Old photos decorate the walls and a fireplace warms the pub, where 75 kinds of beer are stocked. The adjacent Cayucos Candy Counter has 20 flavors of saltwater taffy in log rolls, just like those sold along the Atlantic City Boardwalk in the early 1900s.

Many Quilts

North on Ocean Avenue, a turn-of-the-century mercantile building that also served as the Cayucos telephone and post office is filled with American antiques and gifts.

Look for the old (and new) quilts and linens on the main floor, called Remember?, and the balcony level, named Calico Attic. By request you can browse among unrestored antiques on the top floor. Open daily.

A few steps away in the Cayucos Emporium are all sorts of collectibles in Rich Man-Poor Man, a co-op that's always open. A list of the town's antique shops, as well as information from the Cayucos Chamber of Commerce, can be picked up at neighboring Della's, a shop with sports and casual clothing.

Several blocks south on Ocean Avenue in a 1920s California bungalow is American Pie Antiques, featuring items from Victorian times plus vintage baseball cards, comic books, bottles, toys, advertising signs and more.

Downtown, Cayucos Drive ends at the Pacific and the fishing pier. You can rent tackle ($3 half a day, $5 all day) and buy bait just up the street at Bill's Sporting Goods. Stop in the Pier Cafe for a home-style meal and look at photos taken half a century ago when the town was a center for abalone.

Oyster Festival

Shellfish is the treat next Sunday as townsfolk and visitors celebrate the Oyster Festival in Veteran's Memorial Building near the pier. From 1 to 5 p.m. platters of oysters, clams and mussels will be served with salad and French bread for $8.

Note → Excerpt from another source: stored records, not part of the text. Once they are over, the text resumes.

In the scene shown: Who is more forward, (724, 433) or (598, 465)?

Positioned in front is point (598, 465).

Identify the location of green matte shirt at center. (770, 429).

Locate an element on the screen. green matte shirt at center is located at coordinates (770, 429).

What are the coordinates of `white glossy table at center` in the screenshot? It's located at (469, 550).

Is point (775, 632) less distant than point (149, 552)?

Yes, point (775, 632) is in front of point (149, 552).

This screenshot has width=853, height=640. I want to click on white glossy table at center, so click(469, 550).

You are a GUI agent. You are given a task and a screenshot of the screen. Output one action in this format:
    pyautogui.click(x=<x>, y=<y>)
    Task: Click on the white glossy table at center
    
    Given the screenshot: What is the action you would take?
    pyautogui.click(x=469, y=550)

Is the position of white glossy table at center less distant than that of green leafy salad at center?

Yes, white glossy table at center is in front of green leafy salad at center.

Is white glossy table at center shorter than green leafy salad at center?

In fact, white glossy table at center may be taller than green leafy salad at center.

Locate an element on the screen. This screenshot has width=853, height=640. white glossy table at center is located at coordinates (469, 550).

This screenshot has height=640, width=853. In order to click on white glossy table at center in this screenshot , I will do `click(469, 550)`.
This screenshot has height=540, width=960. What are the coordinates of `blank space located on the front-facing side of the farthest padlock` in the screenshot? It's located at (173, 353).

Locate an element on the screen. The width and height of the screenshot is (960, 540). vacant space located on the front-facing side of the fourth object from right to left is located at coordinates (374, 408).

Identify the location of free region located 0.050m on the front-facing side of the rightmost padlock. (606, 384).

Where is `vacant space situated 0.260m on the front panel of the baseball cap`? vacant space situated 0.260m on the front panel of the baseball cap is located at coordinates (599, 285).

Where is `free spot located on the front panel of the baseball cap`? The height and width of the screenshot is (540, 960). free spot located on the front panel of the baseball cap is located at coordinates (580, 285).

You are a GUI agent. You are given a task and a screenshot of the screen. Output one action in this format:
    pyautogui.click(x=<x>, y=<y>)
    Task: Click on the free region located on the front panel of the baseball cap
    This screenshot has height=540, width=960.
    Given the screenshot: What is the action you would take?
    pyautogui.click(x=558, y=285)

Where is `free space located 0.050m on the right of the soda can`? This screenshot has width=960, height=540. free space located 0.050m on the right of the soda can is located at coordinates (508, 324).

Fish dishes are the specialty at Bill and Carol's Sea Shanty on Ocean Avenue. Along the same street, Flo's Cafe serves breakfast and lunch, including a Sweat Omelette--"because you will after you eat it."

Half a dozen small motels are scattered along Ocean Avenue, with winter rates from $40 to $60. Among them are Cayucos Motel by the Sea, Seaside, Estero Bay, Cypress Tree and Sea Vue.